Louis (Gaspard Ulliel) sta per morire e decide di tornare dalla sua famiglia dopo 12 anni di assenza, durante i quali è diventato famoso come giovane drammaturgo. Ad attenderlo in casa vi sono una madre – La Madre – (Nathalie Baye), che con ansia ha preparato una cena abbondante e si è vestita con molta cura, ma dall’apparenza molto kitsch; la sorella minore Suzanne (Léa Seydoux), così giovane che ha un ricordo molto sbiadito del fratello e vuol apparire bella ai suoi occhi; il fratello maggiore, Antoine (Vincent Cassel), nervoso e gradasso con la moglie Catherine (Marion Cotillard), timida e sottomessa al suo fianco, che non ha mai conosciuto Louis.

Appena Louis varca la porta di casa vi è molta ansia da entrambi i fronti: 12 anni formano un varco tra le persone che si oltrepassa tramite le formalità o l’entusiasmo del raccontare le piccole cose, l’attesa delle cartoline da lontano e le gioie perse, come la nascita dei nipoti.

Durante l’antipasto cominciano ad emergere le tensioni familiari, soprattutto tra marito e moglie. Antoine appare davvero nervoso, dando sfogo ad una spiacevole violenza gratuita di fronte alle frasi smozzicate di Catherine che, forse, proprio perché davvero estranea a Louis, lo sa osservare meglio degli altri tre componenti della famiglia, che lo accolgono (o non lo accolgono) con idee già prestabilite. Tra Louis e Catherine avviene un dialogo muto, composto solo di sguardi, tuttavia molto eloquenti.

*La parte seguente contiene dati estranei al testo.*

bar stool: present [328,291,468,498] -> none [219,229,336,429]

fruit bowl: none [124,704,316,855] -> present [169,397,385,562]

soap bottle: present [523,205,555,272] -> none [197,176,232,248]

Ognuno di loro porta un fardello, ha un sogno o un desiderio troppo difficile da realizzare: la sorella agogna la libertà di quel “laggiù lontano” che Louis andando via aveva raggiunto, il fratello maggiore vorrebbe non essere schiacciato dalle responsabilità, niente più doveri. E la madre non è affatto quella stupida un po’ cafona, un po’ chiacchierona che appariva all’inizio. Dietro frasi smozzicate, dietro l’ammirazione, dietro il rancore ci sono sofferenze che Louis non riesce a capire del tutto in principio: avvengono dei climax di tensione che sembra debbano sfociare nella violenza, ma è solo la sofferenza per essere stati “abbandonati” da chi per inseguire l’arte ha portato troppo lontano se stesso.

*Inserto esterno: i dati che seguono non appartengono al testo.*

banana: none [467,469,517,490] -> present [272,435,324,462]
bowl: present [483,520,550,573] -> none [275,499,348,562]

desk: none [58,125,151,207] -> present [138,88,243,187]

È solo la fine del mondo è un piccolo capolavoro di estetica e sentimento. Louis muovendosi in questa casa è sommerso da memorie involontarie, come se mangiasse delle piccole madeleine proustiane: il passato dell’infanzia e delle prime esperienze sessuali affiorano tramite getti di musica e immagini spensierate al confronto della pesantezza del presente. Louis vede il mondo che lo circonda con gli occhi di un esteta: sono gli occhi di Xavier Dolan e della sua macchina da presa.

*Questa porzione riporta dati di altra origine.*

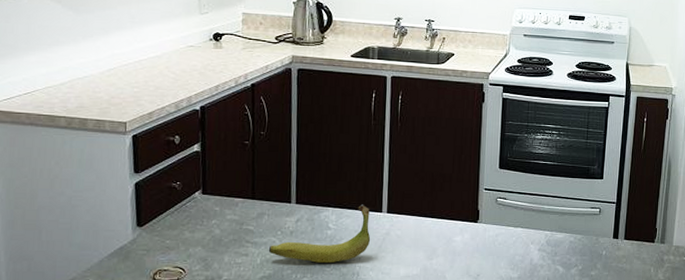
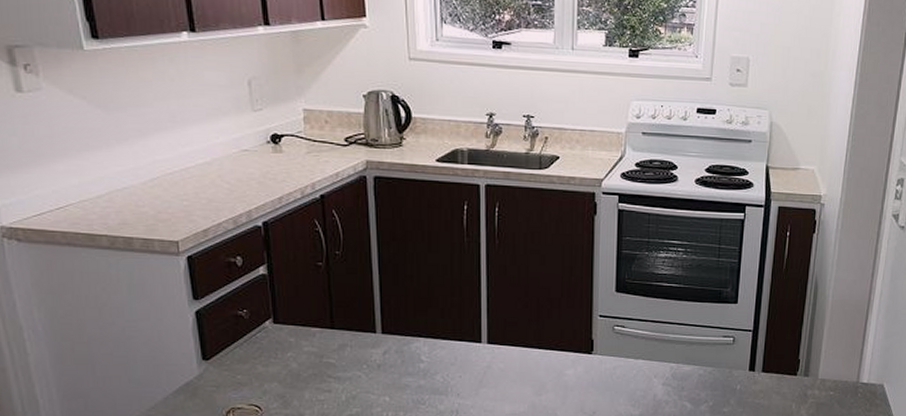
banana: present [268,204,371,263] -> none [353,334,470,399]

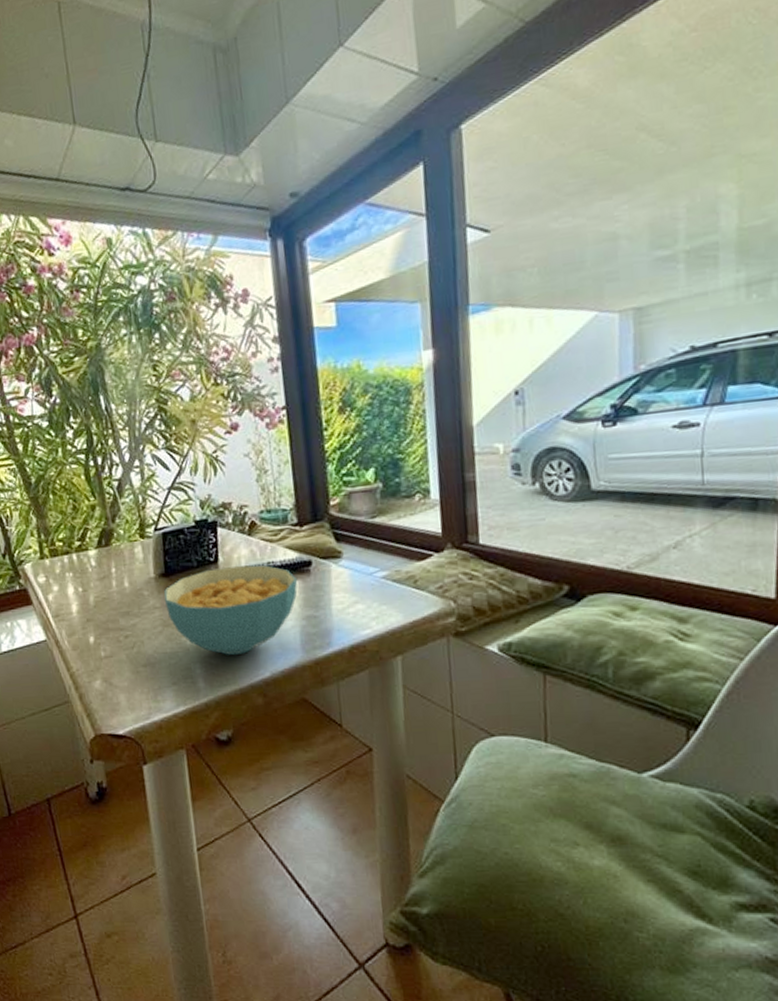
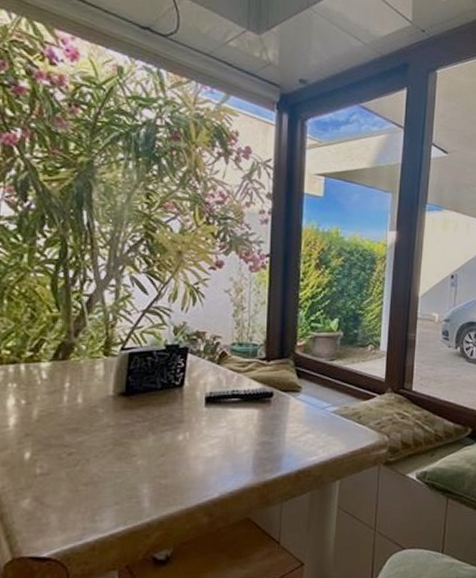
cereal bowl: present [164,565,298,656] -> none [120,391,258,477]

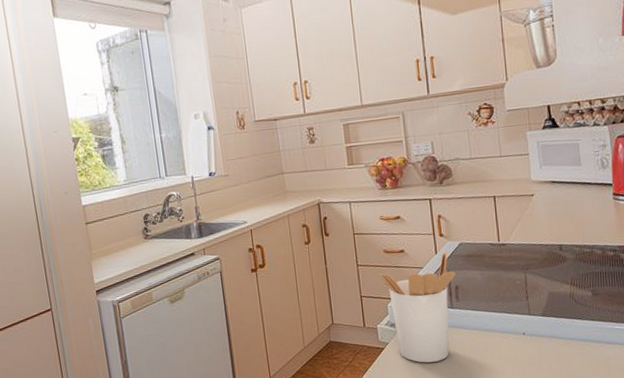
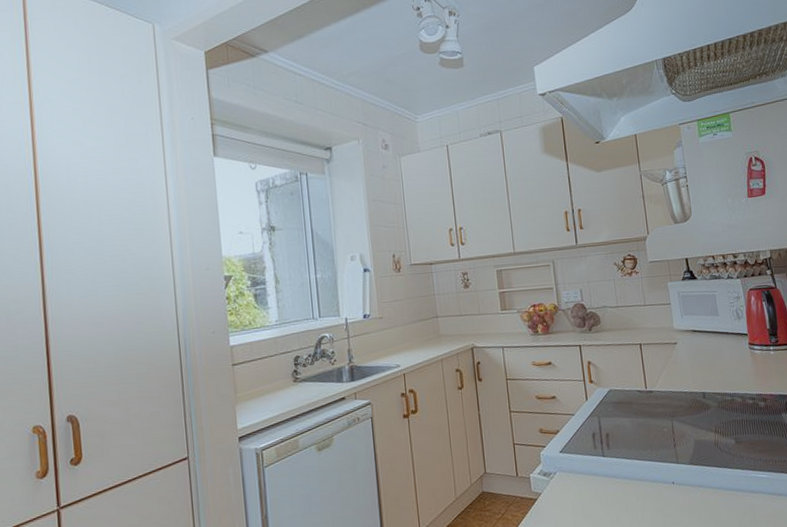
utensil holder: present [378,251,456,363] -> none [530,398,606,515]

Dolan con questo suo ultimo film è uscito dallo schema queer nel quale era stato rinchiuso; l’omosessualità del protagonista, per quanto fondamentale, non è più così centrale come nei film precedenti, quale per esempio Tom à la ferme (2013), che è a mio parere eccellente, e che, come quest’ultimo, è tratto da una pièce teatrale. Il regista resta comunque fedele alla sua poetica di storie familiari e alla centralità della figura della madre, che, in questo caso, non ha un nome, è solo “La Madre”.

Non si può dire ad un ventisettenne che è un nuovo Autore. O forse sì. Questo è cinema d’autore, è cinema d’essai, perché non è un film “tappabuchi”: è qualcosa che comunica con lo spettatore e che resta dentro anche dopo i titoli di coda e quando la luce in sala si riaccende.